=== EXERCISE OBJECTIVE ===
In the listing below, the lines starting with the line with "# **Projects**" and going on through the line with "[Investigating the Atmospheric" are to be reproduced exactly, and only those.

=== ENTRIES PROVIDED ===
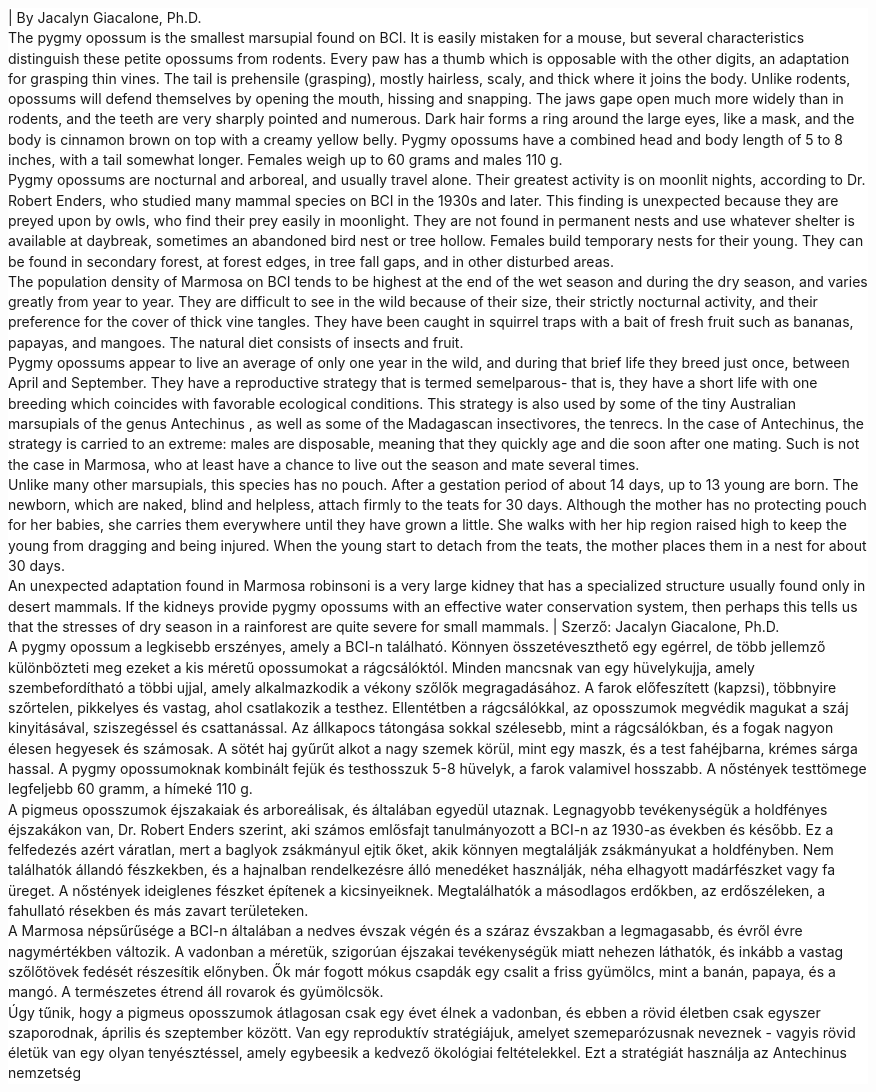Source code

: | By Jacalyn Giacalone, Ph.D.<br/>The pygmy opossum is the smallest marsupial found on BCI. It is easily mistaken for a mouse, but several characteristics distinguish these petite opossums from rodents. Every paw has a thumb which is opposable with the other digits, an adaptation for grasping thin vines. The tail is prehensile (grasping), mostly hairless, scaly, and thick where it joins the body. Unlike rodents, opossums will defend themselves by opening the mouth, hissing and snapping. The jaws gape open much more widely than in rodents, and the teeth are very sharply pointed and numerous. Dark hair forms a ring around the large eyes, like a mask, and the body is cinnamon brown on top with a creamy yellow belly. Pygmy opossums have a combined head and body length of 5 to 8 inches, with a tail somewhat longer. Females weigh up to 60 grams and males 110 g.<br/>Pygmy opossums are nocturnal and arboreal, and usually travel alone. Their greatest activity is on moonlit nights, according to Dr. Robert Enders, who studied many mammal species on BCI in the 1930s and later. This finding is unexpected because they are preyed upon by owls, who find their prey easily in moonlight. They are not found in permanent nests and use whatever shelter is available at daybreak, sometimes an abandoned bird nest or tree hollow. Females build temporary nests for their young. They can be found in secondary forest, at forest edges, in tree fall gaps, and in other disturbed areas.<br/>The population density of Marmosa on BCI tends to be highest at the end of the wet season and during the dry season, and varies greatly from year to year. They are difficult to see in the wild because of their size, their strictly nocturnal activity, and their preference for the cover of thick vine tangles. They have been caught in squirrel traps with a bait of fresh fruit such as bananas, papayas, and mangoes. The natural diet consists of insects and fruit.<br/>Pygmy opossums appear to live an average of only one year in the wild, and during that brief life they breed just once, between April and September. They have a reproductive strategy that is termed semelparous- that is, they have a short life with one breeding which coincides with favorable ecological conditions. This strategy is also used by some of the tiny Australian marsupials of the genus Antechinus , as well as some of the Madagascan insectivores, the tenrecs. In the case of Antechinus, the strategy is carried to an extreme: males are disposable, meaning that they quickly age and die soon after one mating. Such is not the case in Marmosa, who at least have a chance to live out the season and mate several times.<br/>Unlike many other marsupials, this species has no pouch. After a gestation period of about 14 days, up to 13 young are born. The newborn, which are naked, blind and helpless, attach firmly to the teats for 30 days. Although the mother has no protecting pouch for her babies, she carries them everywhere until they have grown a little. She walks with her hip region raised high to keep the young from dragging and being injured. When the young start to detach from the teats, the mother places them in a nest for about 30 days.<br/>An unexpected adaptation found in Marmosa robinsoni is a very large kidney that has a specialized structure usually found only in desert mammals. If the kidneys provide pygmy opossums with an effective water conservation system, then perhaps this tells us that the stresses of dry season in a rainforest are quite severe for small mammals. | Szerző: Jacalyn Giacalone, Ph.D.<br/>A pygmy opossum a legkisebb erszényes, amely a BCI-n található. Könnyen összetéveszthető egy egérrel, de több jellemző különbözteti meg ezeket a kis méretű opossumokat a rágcsálóktól. Minden mancsnak van egy hüvelykujja, amely szembefordítható a többi ujjal, amely alkalmazkodik a vékony szőlők megragadásához. A farok előfeszített (kapzsi), többnyire szőrtelen, pikkelyes és vastag, ahol csatlakozik a testhez. Ellentétben a rágcsálókkal, az oposszumok megvédik magukat a száj kinyitásával, sziszegéssel és csattanással. Az állkapocs tátongása sokkal szélesebb, mint a rágcsálókban, és a fogak nagyon élesen hegyesek és számosak. A sötét haj gyűrűt alkot a nagy szemek körül, mint egy maszk, és a test fahéjbarna, krémes sárga hassal. A pygmy opossumoknak kombinált fejük és testhosszuk 5-8 hüvelyk, a farok valamivel hosszabb. A nőstények testtömege legfeljebb 60 gramm, a hímeké 110 g.<br/>A pigmeus oposszumok éjszakaiak és arboreálisak, és általában egyedül utaznak. Legnagyobb tevékenységük a holdfényes éjszakákon van, Dr. Robert Enders szerint, aki számos emlősfajt tanulmányozott a BCI-n az 1930-as években és később. Ez a felfedezés azért váratlan, mert a baglyok zsákmányul ejtik őket, akik könnyen megtalálják zsákmányukat a holdfényben. Nem találhatók állandó fészkekben, és a hajnalban rendelkezésre álló menedéket használják, néha elhagyott madárfészket vagy fa üreget. A nőstények ideiglenes fészket építenek a kicsinyeiknek. Megtalálhatók a másodlagos erdőkben, az erdőszéleken, a fahullató résekben és más zavart területeken.<br/>A Marmosa népsűrűsége a BCI-n általában a nedves évszak végén és a száraz évszakban a legmagasabb, és évről évre nagymértékben változik. A vadonban a méretük, szigorúan éjszakai tevékenységük miatt nehezen láthatók, és inkább a vastag szőlőtövek fedését részesítik előnyben. Ők már fogott mókus csapdák egy csalit a friss gyümölcs, mint a banán, papaya, és a mangó. A természetes étrend áll rovarok és gyümölcsök.<br/>Úgy tűnik, hogy a pigmeus oposszumok átlagosan csak egy évet élnek a vadonban, és ebben a rövid életben csak egyszer szaporodnak, április és szeptember között. Van egy reproduktív stratégiájuk, amelyet szemeparózusnak neveznek - vagyis rövid életük van egy olyan tenyésztéssel, amely egybeesik a kedvező ökológiai feltételekkel. Ezt a stratégiát használja az Antechinus nemzetség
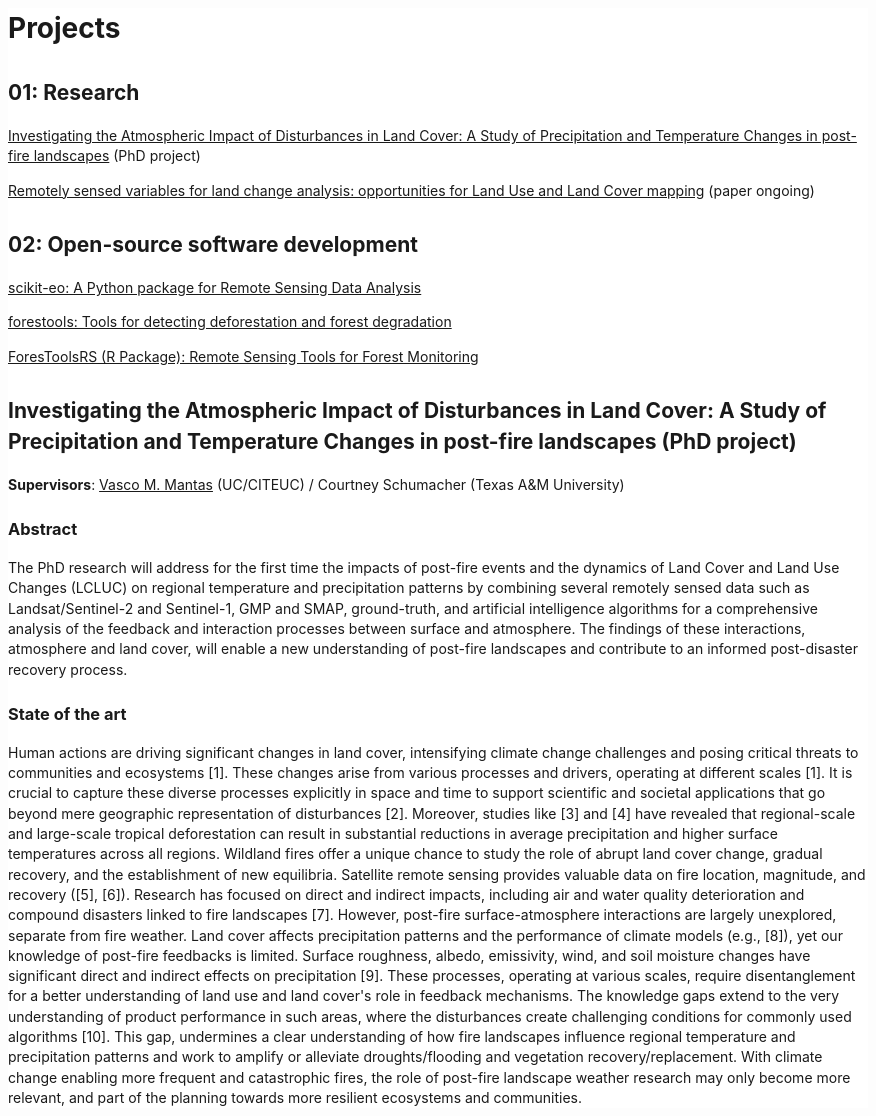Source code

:
# **Projects**

## **01: Research**

[Investigating the Atmospheric Impact of Disturbances in Land Cover: A Study of Precipitation and Temperature Changes in post-fire landscapes](#01) (PhD project)

[Remotely sensed variables for land change analysis: opportunities for Land Use and Land Cover mapping](#02) (paper ongoing)

## **02: Open-source software development**

[scikit-eo: A Python package for Remote Sensing Data Analysis](#03)

[forestools: Tools for detecting deforestation and forest degradation](#04)

[ForesToolsRS (R Package): Remote Sensing Tools for Forest Monitoring](#05)

## <a name = "01"></a>**Investigating the Atmospheric Impact of Disturbances in Land Cover: A Study of Precipitation and Temperature Changes in post-fire landscapes** (PhD project)

**Supervisors**: [Vasco M. Mantas](http://www.linkedin.com/in/vascomantas) (UC/CITEUC) / Courtney Schumacher (Texas A&M University)

### Abstract
The PhD research will address for the first time the impacts of post-fire events and the dynamics of Land Cover and Land Use Changes (LCLUC) on regional temperature and precipitation patterns by combining several remotely sensed data such as Landsat/Sentinel-2 and Sentinel-1, GMP and SMAP, ground-truth, and artificial intelligence algorithms for a comprehensive analysis of the feedback and interaction processes between surface and atmosphere. The findings of these interactions, atmosphere and land cover, will enable a new understanding of post-fire landscapes and contribute to an informed post-disaster recovery process.

### State of the art
Human actions are driving significant changes in land cover, intensifying climate change challenges and posing critical threats to communities and ecosystems [1]. These changes arise from various processes and drivers, operating at different scales [1]. It is crucial to capture these diverse processes explicitly in space and time to support scientific and societal applications that go beyond mere geographic representation of disturbances [2]. Moreover, studies like [3] and [4] have revealed that regional-scale and large-scale tropical deforestation can result in substantial reductions in average precipitation and higher surface temperatures across all regions.
Wildland fires offer a unique chance to study the role of abrupt land cover change, gradual recovery, and the establishment of new equilibria. Satellite remote sensing provides valuable data on fire location, magnitude, and recovery ([5], [6]). Research has focused on direct and indirect impacts, including air and water quality deterioration and compound disasters linked to fire landscapes [7]. However, post-fire surface-atmosphere interactions are largely unexplored, separate from fire weather. Land cover affects precipitation patterns and the performance of climate models (e.g., [8]), yet our knowledge of post-fire feedbacks is limited. Surface roughness, albedo, emissivity, wind, and soil moisture changes have significant direct and indirect effects on precipitation [9]. These processes, operating at various scales, require disentanglement for a better understanding of land use and land cover's role in feedback mechanisms.
The knowledge gaps extend to the very understanding of product performance in such areas, where the disturbances create challenging conditions for commonly used algorithms [10]. This gap, undermines a clear understanding of how fire landscapes influence regional temperature and precipitation patterns and work to amplify or alleviate droughts/flooding and vegetation recovery/replacement. With climate change enabling more frequent and catastrophic fires, the role of post-fire landscape weather research may only become more relevant, and part of the planning towards more resilient ecosystems and communities.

=== TASK RESULT ===
# **Projects**

## **01: Research**

[Investigating the Atmospheric Impact of Disturbances in Land Cover: A Study of Precipitation and Temperature Changes in post-fire landscapes](#01) (PhD project)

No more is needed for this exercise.